REQUEST: Please write out the stretch of the listing below from the line containing "genus: Polygonia" through the line containing "family: Hesperiidae", reproducing only those lines character for character.

SUPPLIED RECORDS:
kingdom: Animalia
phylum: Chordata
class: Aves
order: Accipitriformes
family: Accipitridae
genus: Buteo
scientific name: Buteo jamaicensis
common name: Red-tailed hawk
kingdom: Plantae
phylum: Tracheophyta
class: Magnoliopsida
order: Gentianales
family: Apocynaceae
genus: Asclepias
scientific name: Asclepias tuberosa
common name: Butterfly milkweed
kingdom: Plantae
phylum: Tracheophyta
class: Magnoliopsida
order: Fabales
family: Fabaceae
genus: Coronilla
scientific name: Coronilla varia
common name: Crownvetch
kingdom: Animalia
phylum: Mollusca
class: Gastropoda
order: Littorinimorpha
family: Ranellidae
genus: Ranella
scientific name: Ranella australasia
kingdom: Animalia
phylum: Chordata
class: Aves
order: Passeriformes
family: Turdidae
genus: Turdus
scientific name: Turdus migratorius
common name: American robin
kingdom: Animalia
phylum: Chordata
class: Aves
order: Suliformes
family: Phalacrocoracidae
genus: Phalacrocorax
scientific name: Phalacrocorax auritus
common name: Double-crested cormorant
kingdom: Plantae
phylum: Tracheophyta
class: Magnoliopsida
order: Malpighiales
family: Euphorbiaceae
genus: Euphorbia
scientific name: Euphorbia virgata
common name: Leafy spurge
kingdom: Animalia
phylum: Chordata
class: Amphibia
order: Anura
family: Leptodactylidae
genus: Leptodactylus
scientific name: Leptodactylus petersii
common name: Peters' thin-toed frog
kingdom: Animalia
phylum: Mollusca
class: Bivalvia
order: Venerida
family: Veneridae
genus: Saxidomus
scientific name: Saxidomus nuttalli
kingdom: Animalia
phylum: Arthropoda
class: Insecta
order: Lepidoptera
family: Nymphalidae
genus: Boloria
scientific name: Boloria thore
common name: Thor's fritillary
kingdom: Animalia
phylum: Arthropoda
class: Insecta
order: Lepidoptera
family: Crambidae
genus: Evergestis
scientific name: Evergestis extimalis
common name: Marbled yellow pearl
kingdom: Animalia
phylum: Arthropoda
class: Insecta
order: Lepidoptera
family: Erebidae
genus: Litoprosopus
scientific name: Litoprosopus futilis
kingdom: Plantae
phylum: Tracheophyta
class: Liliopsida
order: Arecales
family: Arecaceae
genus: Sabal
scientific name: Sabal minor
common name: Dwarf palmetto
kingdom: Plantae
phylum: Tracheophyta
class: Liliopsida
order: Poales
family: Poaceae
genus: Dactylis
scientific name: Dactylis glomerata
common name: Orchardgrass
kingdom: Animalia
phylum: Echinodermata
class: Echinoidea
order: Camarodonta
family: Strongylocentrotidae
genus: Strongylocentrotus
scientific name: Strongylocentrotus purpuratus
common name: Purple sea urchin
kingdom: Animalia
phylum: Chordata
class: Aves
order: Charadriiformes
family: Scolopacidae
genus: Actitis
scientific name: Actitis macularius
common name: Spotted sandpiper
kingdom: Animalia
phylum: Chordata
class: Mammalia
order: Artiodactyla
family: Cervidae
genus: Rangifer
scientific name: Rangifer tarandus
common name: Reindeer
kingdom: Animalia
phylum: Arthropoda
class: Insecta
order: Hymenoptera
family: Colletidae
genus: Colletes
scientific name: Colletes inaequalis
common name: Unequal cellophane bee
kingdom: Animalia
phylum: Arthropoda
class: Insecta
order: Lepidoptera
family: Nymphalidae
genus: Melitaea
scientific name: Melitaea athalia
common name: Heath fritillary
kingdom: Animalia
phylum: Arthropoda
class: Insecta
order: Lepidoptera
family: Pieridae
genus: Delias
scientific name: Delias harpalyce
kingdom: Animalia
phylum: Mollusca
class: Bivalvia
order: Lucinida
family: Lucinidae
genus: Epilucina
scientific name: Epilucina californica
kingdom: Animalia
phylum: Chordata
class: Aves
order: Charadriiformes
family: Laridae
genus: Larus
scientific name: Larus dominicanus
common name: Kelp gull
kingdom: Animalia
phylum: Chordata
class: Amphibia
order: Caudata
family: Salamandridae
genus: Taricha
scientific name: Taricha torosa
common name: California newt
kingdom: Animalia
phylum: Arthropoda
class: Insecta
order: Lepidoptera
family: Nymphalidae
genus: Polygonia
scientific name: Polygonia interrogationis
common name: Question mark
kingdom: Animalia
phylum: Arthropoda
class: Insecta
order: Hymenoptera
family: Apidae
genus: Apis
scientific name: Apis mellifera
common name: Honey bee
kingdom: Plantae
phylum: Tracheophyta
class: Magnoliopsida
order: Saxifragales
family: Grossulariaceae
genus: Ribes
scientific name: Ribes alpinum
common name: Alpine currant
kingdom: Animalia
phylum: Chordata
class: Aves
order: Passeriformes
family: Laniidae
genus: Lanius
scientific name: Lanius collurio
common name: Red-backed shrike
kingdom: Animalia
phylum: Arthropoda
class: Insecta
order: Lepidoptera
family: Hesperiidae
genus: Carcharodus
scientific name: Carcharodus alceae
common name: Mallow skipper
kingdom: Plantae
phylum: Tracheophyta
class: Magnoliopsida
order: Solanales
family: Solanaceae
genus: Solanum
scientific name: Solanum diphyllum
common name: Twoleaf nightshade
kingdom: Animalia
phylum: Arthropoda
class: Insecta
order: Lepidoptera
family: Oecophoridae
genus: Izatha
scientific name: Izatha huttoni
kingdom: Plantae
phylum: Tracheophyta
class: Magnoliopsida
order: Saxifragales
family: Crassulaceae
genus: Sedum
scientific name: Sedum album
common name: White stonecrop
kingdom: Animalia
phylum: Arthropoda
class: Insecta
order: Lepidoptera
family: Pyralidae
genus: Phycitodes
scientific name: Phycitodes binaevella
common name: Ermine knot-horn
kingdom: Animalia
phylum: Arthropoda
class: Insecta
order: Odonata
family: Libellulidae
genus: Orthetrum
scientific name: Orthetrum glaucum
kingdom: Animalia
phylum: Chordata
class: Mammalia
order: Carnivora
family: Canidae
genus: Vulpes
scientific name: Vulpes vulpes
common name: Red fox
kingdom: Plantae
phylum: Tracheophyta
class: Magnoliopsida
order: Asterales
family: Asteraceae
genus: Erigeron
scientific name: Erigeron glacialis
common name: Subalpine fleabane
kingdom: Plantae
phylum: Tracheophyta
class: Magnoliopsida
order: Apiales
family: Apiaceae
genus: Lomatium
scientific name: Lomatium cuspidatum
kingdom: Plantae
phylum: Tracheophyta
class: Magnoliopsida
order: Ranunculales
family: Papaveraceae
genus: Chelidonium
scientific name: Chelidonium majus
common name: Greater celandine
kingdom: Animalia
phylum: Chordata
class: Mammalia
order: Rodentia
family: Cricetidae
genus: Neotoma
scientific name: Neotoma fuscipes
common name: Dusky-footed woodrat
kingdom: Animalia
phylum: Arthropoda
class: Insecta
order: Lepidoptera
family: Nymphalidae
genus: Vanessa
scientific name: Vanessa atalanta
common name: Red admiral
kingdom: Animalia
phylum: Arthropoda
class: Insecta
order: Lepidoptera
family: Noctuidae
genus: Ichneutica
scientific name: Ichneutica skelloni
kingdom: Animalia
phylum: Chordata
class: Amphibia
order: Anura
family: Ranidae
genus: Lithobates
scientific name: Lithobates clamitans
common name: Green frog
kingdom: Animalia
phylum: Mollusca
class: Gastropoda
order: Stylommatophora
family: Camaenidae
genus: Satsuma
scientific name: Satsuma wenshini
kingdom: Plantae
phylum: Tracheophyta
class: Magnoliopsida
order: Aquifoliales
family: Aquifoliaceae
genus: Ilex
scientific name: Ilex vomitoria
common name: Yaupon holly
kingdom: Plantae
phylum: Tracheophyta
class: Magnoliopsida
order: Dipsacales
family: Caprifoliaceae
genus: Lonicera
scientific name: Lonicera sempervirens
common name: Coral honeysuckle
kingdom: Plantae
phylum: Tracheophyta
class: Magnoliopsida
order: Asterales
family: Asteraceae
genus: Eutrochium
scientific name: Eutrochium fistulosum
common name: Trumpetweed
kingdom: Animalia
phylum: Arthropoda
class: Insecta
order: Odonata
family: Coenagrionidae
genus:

RESPONSE BELOW:
genus: Polygonia
scientific name: Polygonia interrogationis
common name: Question mark
kingdom: Animalia
phylum: Arthropoda
class: Insecta
order: Hymenoptera
family: Apidae
genus: Apis
scientific name: Apis mellifera
common name: Honey bee
kingdom: Plantae
phylum: Tracheophyta
class: Magnoliopsida
order: Saxifragales
family: Grossulariaceae
genus: Ribes
scientific name: Ribes alpinum
common name: Alpine currant
kingdom: Animalia
phylum: Chordata
class: Aves
order: Passeriformes
family: Laniidae
genus: Lanius
scientific name: Lanius collurio
common name: Red-backed shrike
kingdom: Animalia
phylum: Arthropoda
class: Insecta
order: Lepidoptera
family: Hesperiidae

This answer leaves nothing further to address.